Written task =
From the letter to George Whatley below, return word for word the passage that opens with the words containing "TO GEORGE WHATLEY, MAY" and closes with "for your self.".

Page excerpt =
-- Start --

TO GEORGE WHATLEY, MAY 23, 1785

Dear old Friend,

I sent you a few Lines the other Day, with the Medallion, when I should have written more but was prevented by the coming in of a Bavard, who worried me till Evening. I bore with him, and now you are to bear with me: For I shall probably bavarder in answering your Letter.

I am not acquainted with the saying of Alphonsus which you allude to, as a Sanctification of your Rigidity in refusing to allow me the Plea of Old Age as an Excuse for my want of exactitude in correspondence. What was that Saying? You do not it seems, feel any occasion for such an excuse, though you are, as you say, rising 75. But I am rising (perhaps more properly falling) 80, and I leave the excuse with you till you arrive at that Age; perhaps you may then be more sensible of its validity, and see fit to use it for your self.

I must agree with you that the Gout is bad, and that the Stone is worse. I am happy in not having them both together: and I join in your Prayer that you may live till you die without either. But I doubt the Author of the Epitaph you send me was a little mistaken, when he speaking of the world, he says that

He never cared a pin, What they said or may say

of the Mortal within,

It is so natural to wish to be well spoken of, whether alive or dead, that I imagine he could not be quite exempt from that desire, and that at least he wished to be thought a wit, or he would not have given himself the trouble of writing so good an epitaph to leave behind him. Was it not as worthy of his care that the world should say he was an honest and a good man? I like better the concluding sentiment in the old song called the Old Man’s Wish, wherein after wishing for a warm house in a country town, an easy horse, some good old authors, ingenious and cheerful companions, a pudding on Sundays with stout ale and a bottle of burgundy, &c. &c. in separate stanzas, each ending with this burden

May I govern my Passions with an absolute sway

Grow wise and better as my Strength wears away

Without Gout, or Stone, by a gentle Decay,

he adds,

With a Courage undaunted may I face my last day;

And when I am gone, may the better Sort say,

In the Morning when sober, in the Evening when mellow,

He’s gone, and has not left behind him his Fellow;

For he governed his Passions, &c

But what signifies our wishing? Things happen after all as they will happen. I have sung that Wishing Song a thousand times when I was young, and now find at Fourscore that the three Contraries have befallen me; being subject to the Gout, and the Stone, and not being yet Master of all my Passions. Like the proud girl in my country, who wished and resolved not to marry a Parson, nor a Presbyterian, nor an Irishman, and at length found herself married to an Irish Presbyterian Parson. You see I have some reason to wish that in a future State I may not only be as well as I was, but a little better. And I hope it: For I too, with your Poet, trust in God. And when I observe that there is great frugality as well as wisdom in his works, since he has been evidently sparing both of labor and materials; for by the various wonderful inventions of propagation he has provided for the continual peopling his world with plants and animals without being at the trouble of repeated new creations; and by the natural reduction of compound substances to their original elements, capable of being employed in new compositions, he has presented the necessity of creating new matter; for that the earth, water, air and perhaps fire which, being compounded, from wood, do when the wood is dissolved return and again become air, earth, fire and water: I say that when I see nothing annihilated, and not even a drop of water wasted, I cannot suspect the annihilation of souls, or believe that he will suffer the daily waste of millions of minds ready made that now exist, and put himself to the continual trouble of making new ones, thus finding myself in the world, I believe I shall in some shape or other always exist: and with all the inconveniences human life is liable to, I shall not object to a new edition of mine; hoping however that the Errata of the last may be corrected…

What you call the Cincinnati Institution is no Institution of our Government, but a private Convention among the Officers of our late Army, and so universally disliked by the people that it is supposed it will be dropt. It was considered as an attempt to establish something like an hereditary Rank or Nobility. I hold with you that it was wrong; may I add that all descending honors are wrong and absurd; that the honor of virtuous actions appertains only to him that performs them, and is in its nature incommunicable. If it were communicable by descent, it must also be divisible among the descendants, and the more ancient the family, the less would be found existing in any one branch of it; to say nothing of the greater chance of unlucky interruptions.

-- End --

Supplied data =
-- Start --

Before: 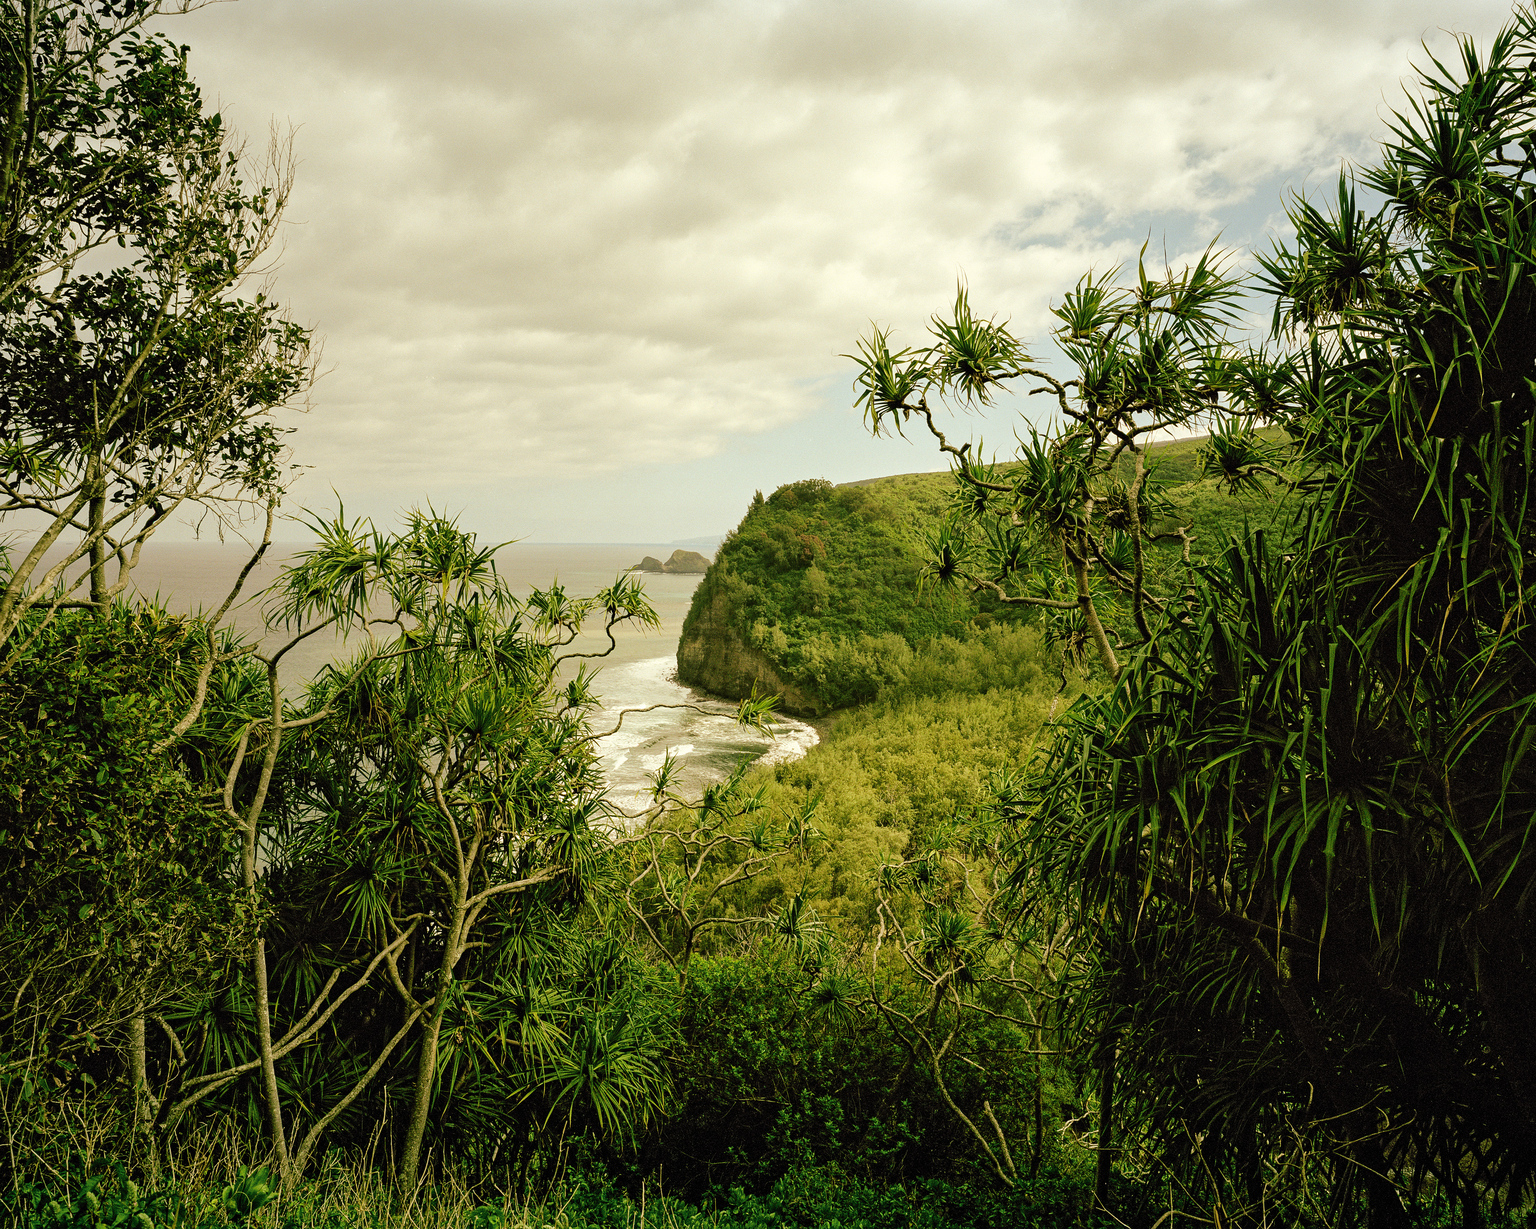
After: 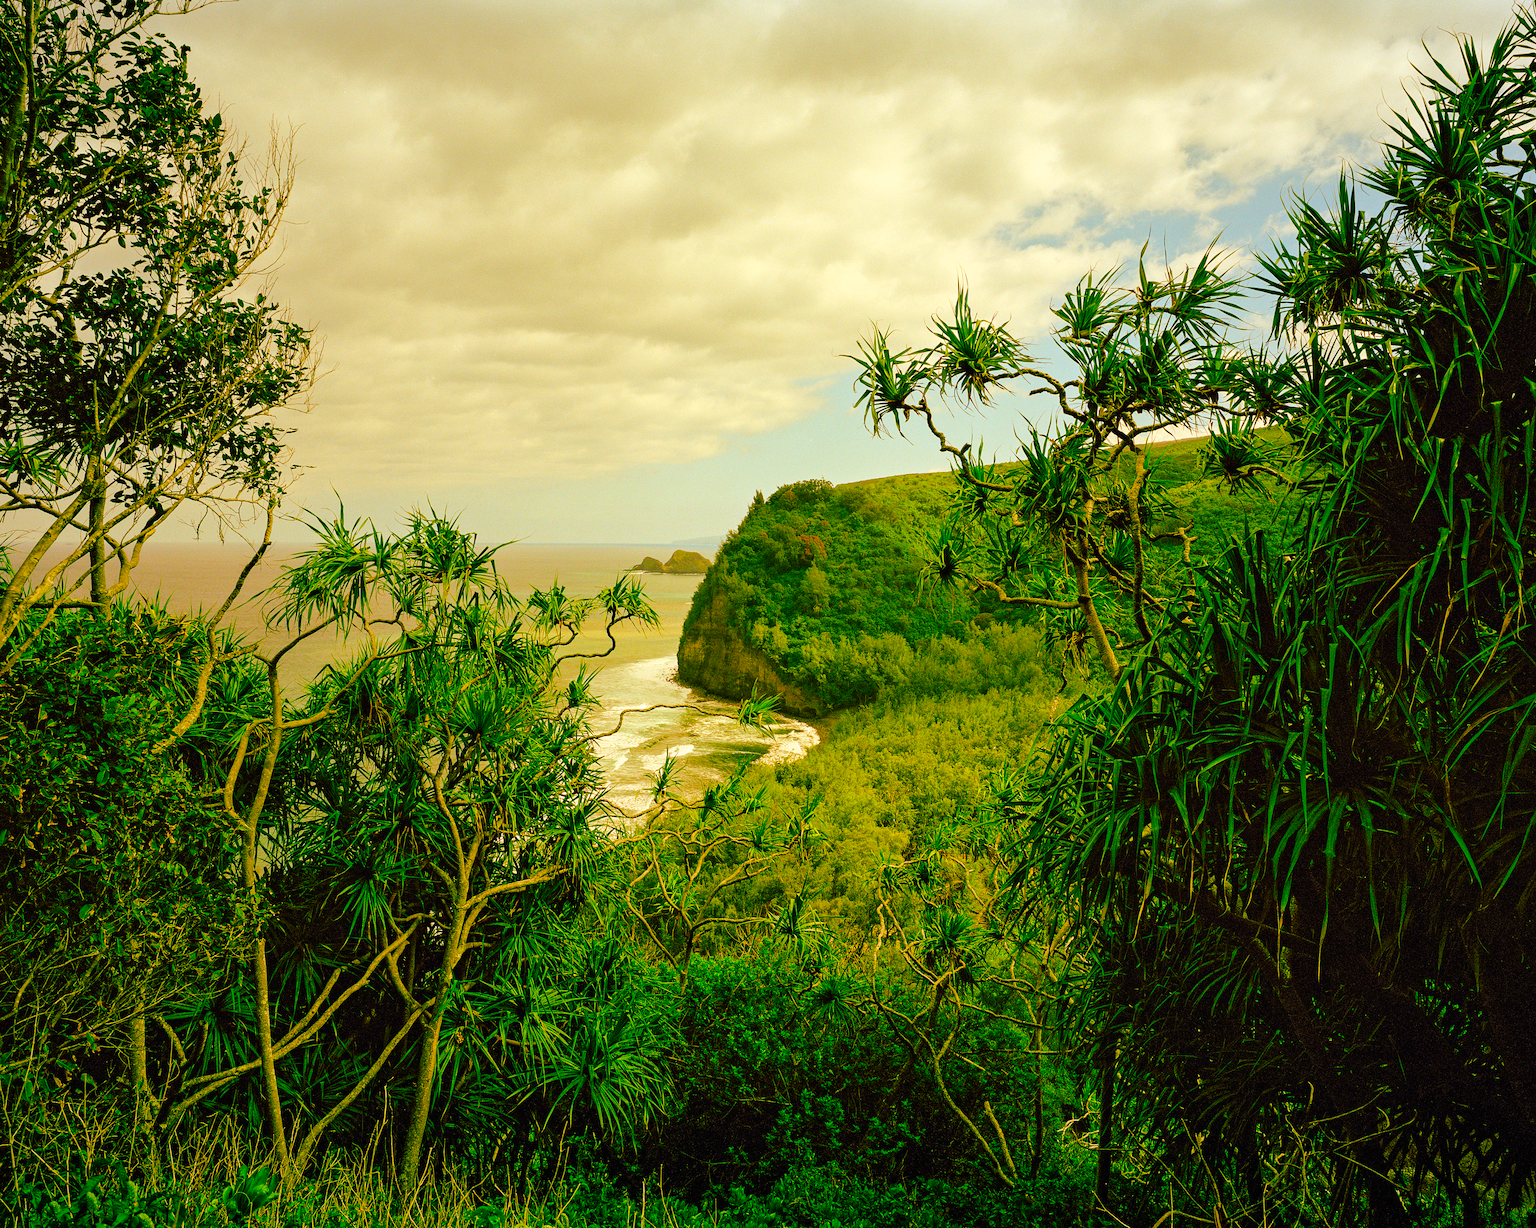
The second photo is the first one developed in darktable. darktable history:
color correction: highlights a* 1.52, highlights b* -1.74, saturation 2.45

-- End --
-- Start --

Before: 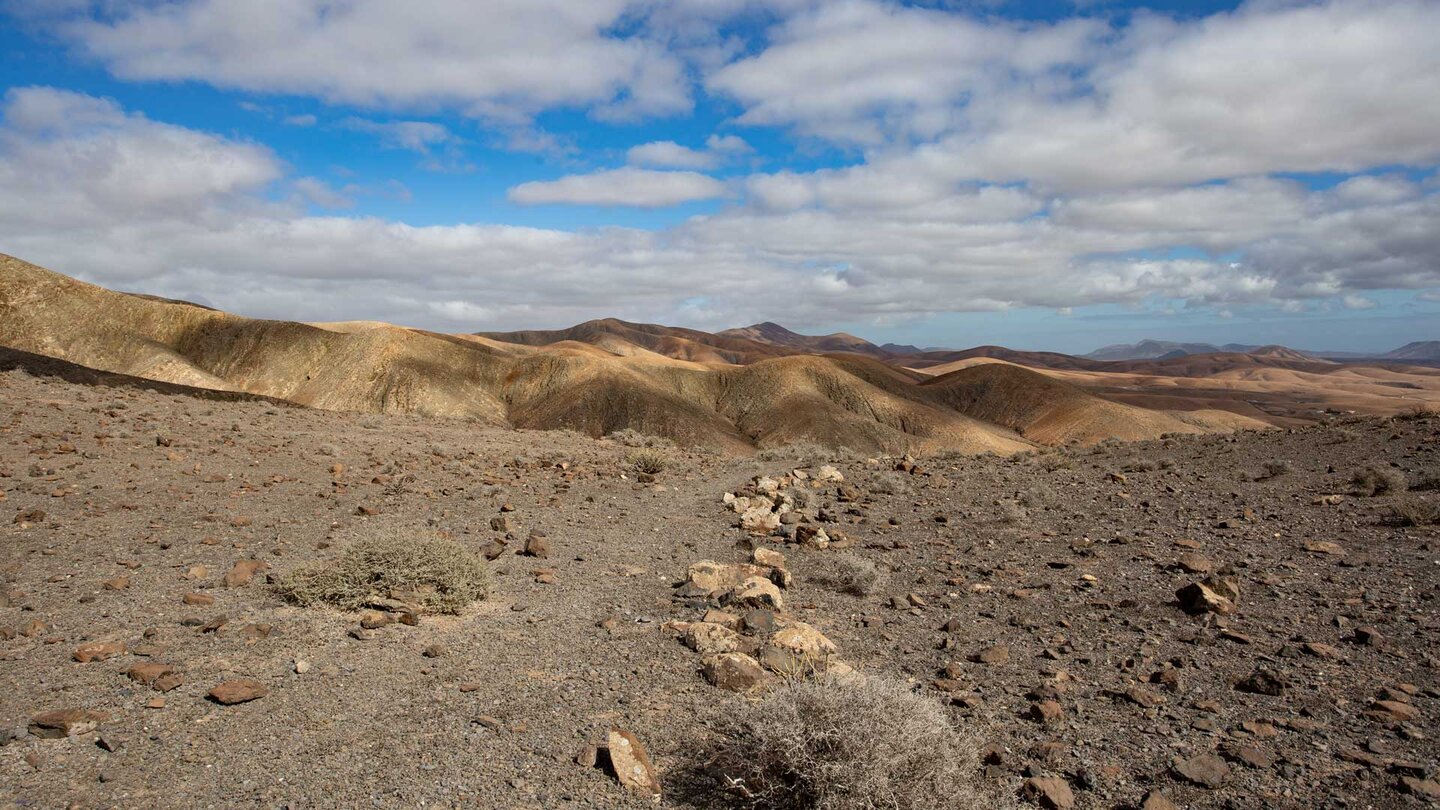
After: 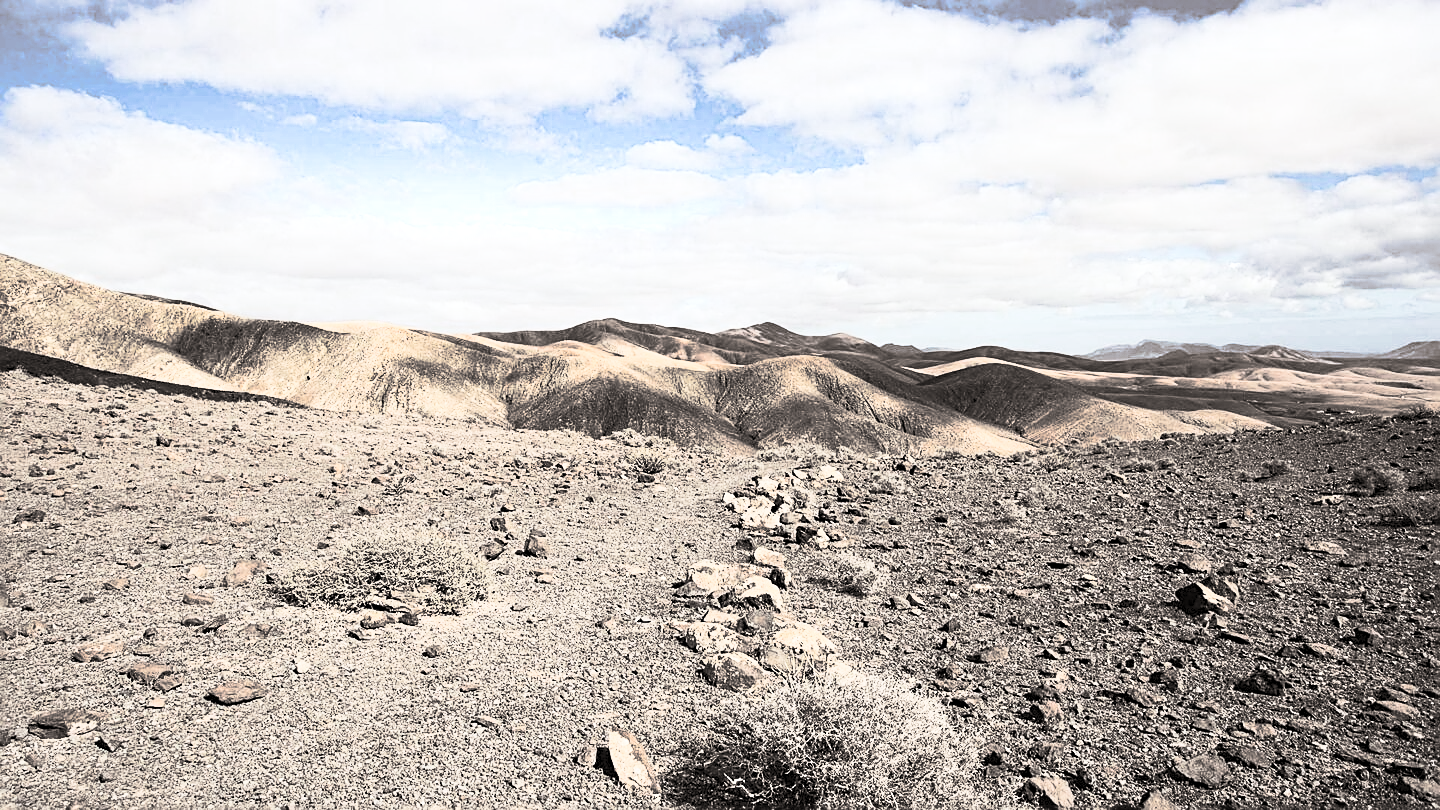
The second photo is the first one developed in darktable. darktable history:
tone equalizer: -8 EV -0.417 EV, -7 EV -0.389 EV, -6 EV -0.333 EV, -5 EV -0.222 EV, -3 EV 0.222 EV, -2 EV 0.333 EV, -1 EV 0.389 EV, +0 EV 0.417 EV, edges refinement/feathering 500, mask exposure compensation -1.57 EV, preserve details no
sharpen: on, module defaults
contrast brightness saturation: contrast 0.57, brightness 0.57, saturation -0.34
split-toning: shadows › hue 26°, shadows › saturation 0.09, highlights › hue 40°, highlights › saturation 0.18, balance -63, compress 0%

-- End --

Full answer =
TO GEORGE WHATLEY, MAY 23, 1785

Dear old Friend,

I sent you a few Lines the other Day, with the Medallion, when I should have written more but was prevented by the coming in of a Bavard, who worried me till Evening. I bore with him, and now you are to bear with me: For I shall probably bavarder in answering your Letter.

I am not acquainted with the saying of Alphonsus which you allude to, as a Sanctification of your Rigidity in refusing to allow me the Plea of Old Age as an Excuse for my want of exactitude in correspondence. What was that Saying? You do not it seems, feel any occasion for such an excuse, though you are, as you say, rising 75. But I am rising (perhaps more properly falling) 80, and I leave the excuse with you till you arrive at that Age; perhaps you may then be more sensible of its validity, and see fit to use it for your self.